MI SBAGLIAVO! Come ogni anno Rocco si presentò. La cosa che più mi dava fastidio è che me lo ritrovai davanti con gli stessi modi di sempre. Come se quella volta avesse agito sotto l’effetto di una droga. La mia resistenza durò meno di pochi attimi ed a bruciapelo gli chiesi: perché non mi hai invitato al matrimonio di tua figlia? Quello mi guardò un po’ stranito, si fecce rosso in viso e non era il tipo. Speravo che mi rispondesse male, avrebbe potuto farlo. Ma non lo fece, cercò di farfugliare qualcosa di incomprensibile. Dopo essere rimasto impietrito per un certo tempo, raccogliendo le idee e la forza che aveva dentro, mi disse: «Abbiamo avuto una lotta a casa per l’invito da portare a te.

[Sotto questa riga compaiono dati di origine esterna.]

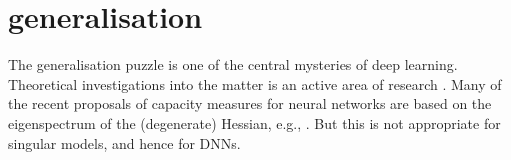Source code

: \documentclass{article} %
\def\lto{\longrightarrow}
\begin{document}


\section{generalisation}\label{section:gen_error}
The generalisation puzzle \citep{DBLP:journals/corr/abs-1801-00173} is one of the central mysteries of deep learning. Theoretical investigations into the matter is an active area of research \citet{neyshabur_exploring_2017}. Many of the recent proposals of capacity measures for neural networks are based on the eigenspectrum of the (degenerate) Hessian, e.g., \citet{thomas_information_2019, maddox_rethinking_2020}. But this is not appropriate for singular models, and hence for DNNs.
\end{document}
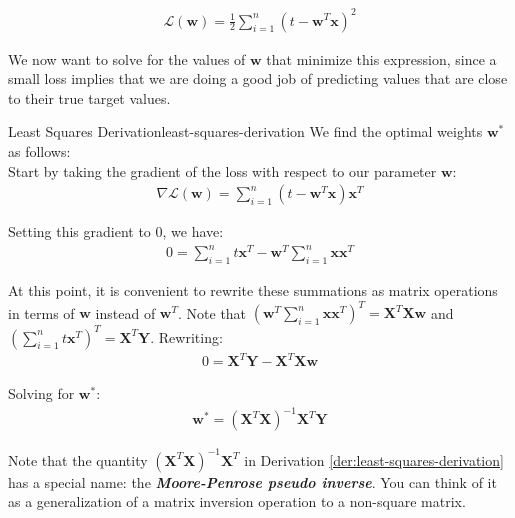 \begin{align}
    \mathcal{L}(\textbf{w}) = \frac{1}{2} \sum_{i=1}^{n} (t - \textbf{w}^{T}\textbf{x})^2
\end{align}


We now want to solve for the values of $\textbf{w}$ that minimize this expression, since a small loss implies that we are doing a good job of predicting values that are close to their true target values.

\begin{derivation}{Least Squares Derivation}{least-squares-derivation}
    We find the optimal weights $\textbf{w}^{*}$ as follows: \\

    Start by taking the gradient of the loss with respect to our parameter $\textbf{w}$:
    \begin{align}
        \nabla \mathcal{L}(\textbf{w}) = \sum_{i=1}^{n} (t - \textbf{w}^{T}\textbf{x})\textbf{x}^{T}
    \end{align}

    Setting this gradient to 0, we have:
    \begin{align}
        0 = \sum_{i=1}^{n} t \textbf{x}^{T} - \textbf{w}^{T} \sum_{i=1}^{n} \textbf{x}\textbf{x}^{T}
    \end{align}

    At this point, it is convenient to rewrite these summations as matrix operations in terms of $\textbf{w}$ instead of $\textbf{w}^{T}$. Note that $(\textbf{w}^{T} \sum_{i=1}^{n} \textbf{x}\textbf{x}^{T})^{T} = \textbf{X}^{T}\textbf{X}\textbf{w}$ and $(\sum_{i=1}^{n} t \textbf{x}^{T})^{T} = \textbf{X}^{T}\textbf{Y}$. Rewriting:
    \begin{align}
        0 = \textbf{X}^{T}\textbf{Y} - \textbf{X}^{T}\textbf{X}\textbf{w}
    \end{align}

    Solving for $\textbf{w}^{*}$:
    \begin{align}
        \textbf{w}^{*} = (\textbf{X}^{T}\textbf{X})^{-1}\textbf{X}^{T}\textbf{Y}
    \end{align}
\end{derivation}

Note that the quantity $(\textbf{X}^{T}\textbf{X})^{-1}\textbf{X}^{T}$ in Derivation \ref{der:least-squares-derivation} has a special name: the \textbf{\textit{Moore-Penrose pseudo inverse}}. You can think of it as a generalization of a matrix inversion operation to a non-square matrix.

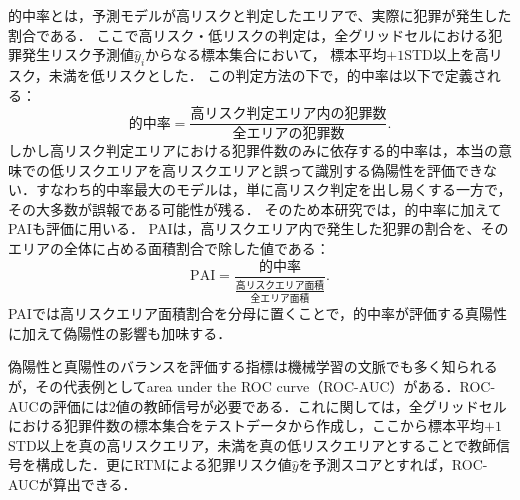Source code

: 的中率とは，予測モデルが高リスクと判定したエリアで、実際に犯罪が発生した割合である．
ここで高リスク・低リスクの判定は，全グリッドセルにおける犯罪発生リスク予測値$\hat y_i$からなる標本集合において，
標本平均$+1$STD以上を高リスク，未満を低リスクとした\cite{joshi2020considerationsdevelopingpredictivemodels, chainey2008utility}．
この判定方法の下で，的中率は以下で定義される：
\begin{equation}\label{hitrate}
  的中率=\frac{高リスク判定エリア内の犯罪数}{全エリアの犯罪数}.
\end{equation}
しかし高リスク判定エリアにおける犯罪件数のみに依存する的中率は，本当の意味での低リスクエリアを高リスクエリアと誤って識別する偽陽性を評価できない．すなわち的中率最大のモデルは，単に高リスク判定を出し易くする一方で，その大多数が誤報である可能性が残る．
%
そのため本研究では，的中率に加えてPAI\cite{chainey2008utility}も評価に用いる．
PAIは，高リスクエリア内で発生した犯罪の割合を、そのエリアの全体に占める面積割合で除した値である：
\begin{equation}\label{pai}
  \mathrm{PAI}=\frac{的中率}{\frac{高リスクエリア面積}{全エリア面積}}.
\end{equation}
PAIでは高リスクエリア面積割合を分母に置くことで，的中率が評価する真陽性に加えて偽陽性の影響も加味する．

偽陽性と真陽性のバランスを評価する指標は機械学習の文脈でも多く知られるが，その代表例としてarea under the ROC curve（ROC-AUC）がある\cite{islp}．ROC-AUCの評価には2値の教師信号が必要である．これに関しては，全グリッドセルにおける犯罪件数の標本集合をテストデータから作成し，ここから標本平均$+1$STD以上を真の高リスクエリア，未満を真の低リスクエリアとすることで教師信号を構成した．更にRTMによる犯罪リスク値$\hat y$を予測スコアとすれば，ROC-AUCが算出できる．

Oltre a quello che si dice di te in giro (che sei un infame) che io non ho mai creduto, il timore più grosso era che se tu fossi venuto al matrimonio saresti stato accompagnato dalla scorta dei carabinieri o della polizia».

NON RICORDO se la risposta me la ero preparata prima e, ad onor del vero, io non sarei mai andato a quel matrimonio, l’ho già detto, detesto i matrimoni. Di certo avrei mandato un regalo agli sposi. Ma in quel momento il mancato invito di Rocco mi aveva trasformato nel più accanito sostenitore degli sposalizi e risposi: «Se tu hai ritenuto di non volere un amico, come io ritenevo di essere per te, per condividere una giornata di gioia della tua casa, non devi volere nulla da questa persona, nemmeno fosse l’ultimo uomo o l’ultima cosa presente su questa terra».